4. YOU MUST BE READY TO PUT OUT FIRES
Not only may you be expected to work with editors and people on the inside, but you’ll also work with customers, retail stores, and fashion companies. What skills do you have to make sure the customer is happy? What will you do if disaster strikes, such as a damaged shipment or merchandise that does not arrive on time? How good are you at handling complaints and keeping your client in a popular and positive light?
5. YOU MUST UNDERSTAND MEDIA TRENDS
Interviews, press conferences, and press releases are an important part of the responsibilities of a Fashion Public Relations professional. A PR person must keep a strong relationship with the media. The ability to work with the media in gaining continued attention for your client’s fashion is how to keep the fashion front and center in the public’s eye. While doing that, a PR fashion professional must have the skills to handle the tough questions.

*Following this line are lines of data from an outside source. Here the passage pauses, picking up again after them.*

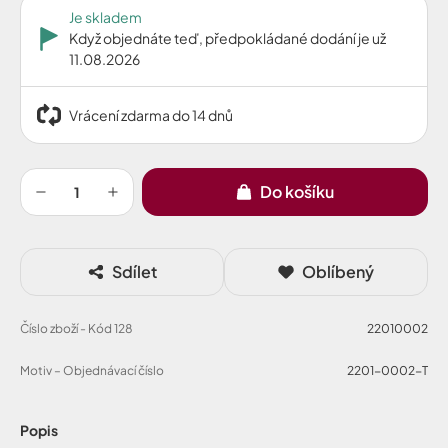
Je skladem
Když objednáte teď, předpokládané dodání je už
11.08.2026
Vrácení zdarma do 14 dnů
Do košíku
Sdílet
Oblíbený
Číslo zboží - Kód 128
22010002
Motiv – Objednávací číslo
2201-0002-T
Popis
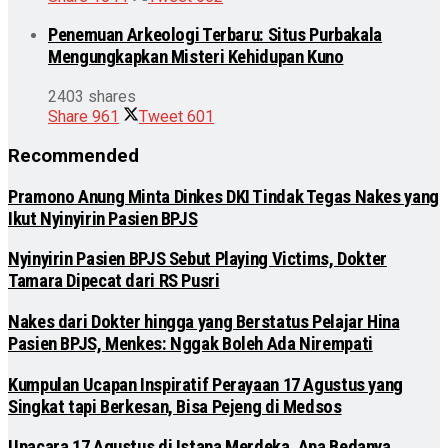
Penemuan Arkeologi Terbaru: Situs Purbakala
Mengungkapkan Misteri Kehidupan Kuno
2403 shares
Share
961
Tweet
601
Recommended
Pramono Anung Minta Dinkes DKI Tindak Tegas Nakes yang
Ikut Nyinyirin Pasien BPJS
Nyinyirin Pasien BPJS Sebut Playing Victims, Dokter
Tamara Dipecat dari RS Pusri
Nakes dari Dokter hingga yang Berstatus Pelajar Hina
Pasien BPJS, Menkes: Nggak Boleh Ada Nirempati
Kumpulan Ucapan Inspiratif Perayaan 17 Agustus yang
Singkat tapi Berkesan, Bisa Pejeng di Medsos
Upacara 17 Agustus di Istana Merdeka, Apa Bedanya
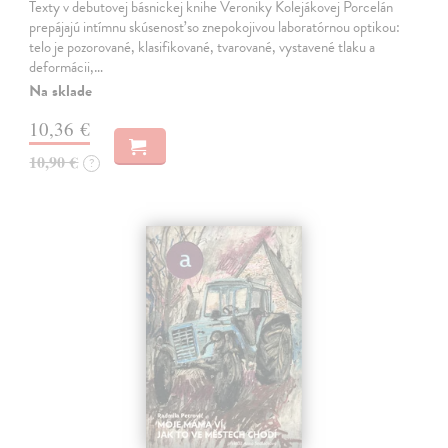
Texty v debutovej básnickej knihe Veroniky Kolejákovej Porcelán
prepájajú intímnu skúsenosť so znepokojivou laboratórnou optikou:
telo je pozorované, klasifikované, tvarované, vystavené tlaku a
deformácii,…
Na sklade
10,36 €
10,90 €
?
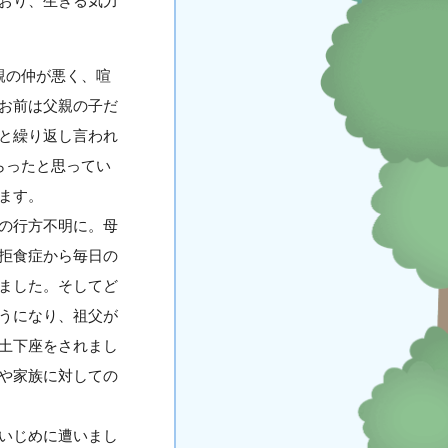
おり、生きる気力
親の仲が悪く、喧
お前は父親の子だ
と繰り返し言われ
らったと思ってい
ます。
の行方不明に。母
拒食症から毎日の
ました。そしてど
うになり、祖父が
土下座をされまし
や家族に対しての
いじめに遭いまし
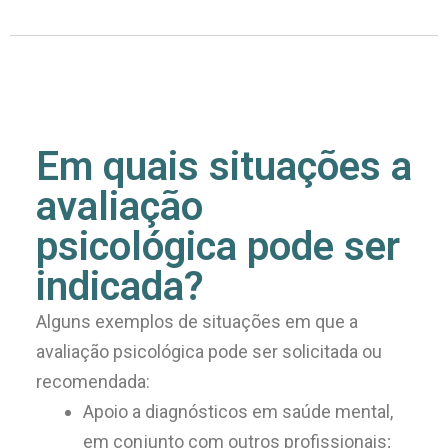
Em quais situações a
avaliação
psicológica pode ser
indicada?
Alguns exemplos de situações em que a
avaliação psicológica pode ser solicitada ou
recomendada:
Apoio a diagnósticos em saúde mental,
em conjunto com outros profissionais;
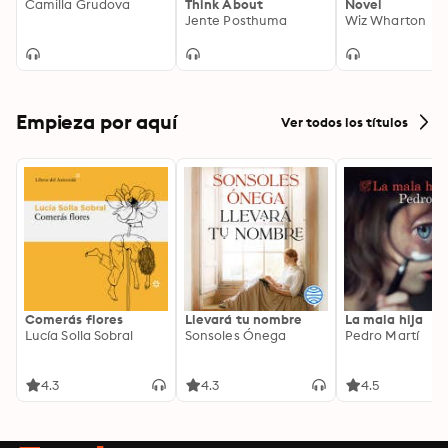
Camilla Grudova
Think About
Novel
Jente Posthuma
Wiz Wharton
Empieza por aquí
Ver todos los títulos
Comerás flores
Llevará tu nombre
La mala hija
Lucía Solla Sobral
Sonsoles Ónega
Pedro Martí
4.3
4.3
4.5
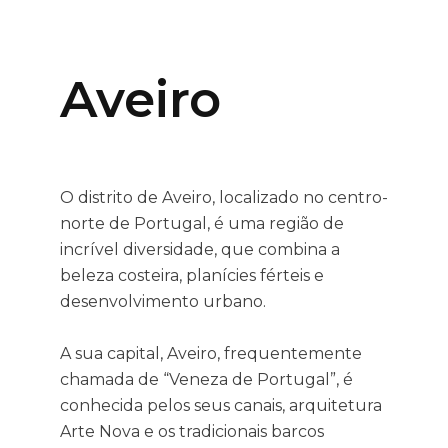
Aveiro
O distrito de Aveiro, localizado no centro-
norte de Portugal, é uma região de
incrível diversidade, que combina a
beleza costeira, planícies férteis e
desenvolvimento urbano.
A sua capital, Aveiro, frequentemente
chamada de “Veneza de Portugal”, é
conhecida pelos seus canais, arquitetura
Arte Nova e os tradicionais barcos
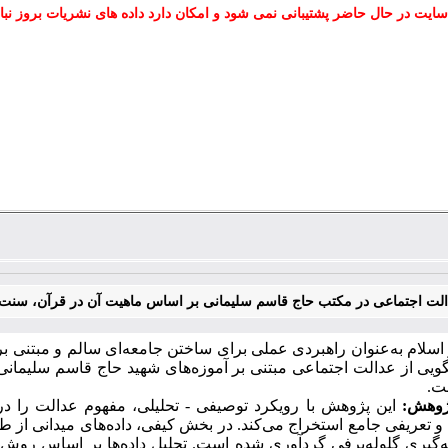
سایت در حال حاضر پشتیبانی نمی شود و امکان دارد داده های نشریات بروز نبا
الت اجتماعی در مکتب حاج قاسم سلیمانی بر اساس ماهیت آن در قرآن، سنت و
سلام به‌عنوان راهبردی عملی برای ساختن جامعه‌ای سالم و مبتنی ب
لگویی از عدالت اجتماعی مبتنی بر آموزه‌های شهید حاج قاسم سلیما
ت.
ژوهش:
این پژوهش با رویکرد توصیفی - تحلیلی، مفهوم عدالت را د
و تعریفی جامع استخراج می‌کند. در بخش کیفی، داده‌های میدانی از ط
نه‌گیری گلوله‌برفی گردآوری شده است. تحلیل داده‌ها بر اساس روش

5. INNOVATION, CREATIVITY AND JUGGLING MULTIPLE INTERESTS ARE INGREDIENTS FOR SUCCESS
With billions of people on social media, it is not an element of society that a Fashion Public Relations professional can ignore. Instagram, for example, is an active social media tool to display fashion to the public. There are at least 300 million people on Instagram who can be shown a client’s styles on a daily basis. How proficient are you on working effectively with social media or on hiring and overseeing a professional social media expert to take over the reigns of this important responsibility? Also, in addition to revealing and presenting the clothes themselves, the day to day operations of a PR professional is increasingly about giving the public a more intimate look into the behind the scenes details of the fashion brand.
6. YOU MUST BE ORGANIZED AND ABLE TO PROVE THE VALUE OF YOUR WORK
There may be everything from stockholder’s reports, media resources, market resource publications, press releases and client reports to manage. You will be expected to keep the system moving for your clients while proving your value, over and over again.
The life of a Public Relations Fashion Specialist is an exciting one for someone who believes in the fashion and who can sincerely commit to the lines represented. You must be hardworking, personable, innovated and organized to be a successful Fashion Public Relations Specialist.”
By researching into this has really developed my understanding of the PR world and has highlighted the most important skills which will go towards my project when looking into the chosen brands and developing them further.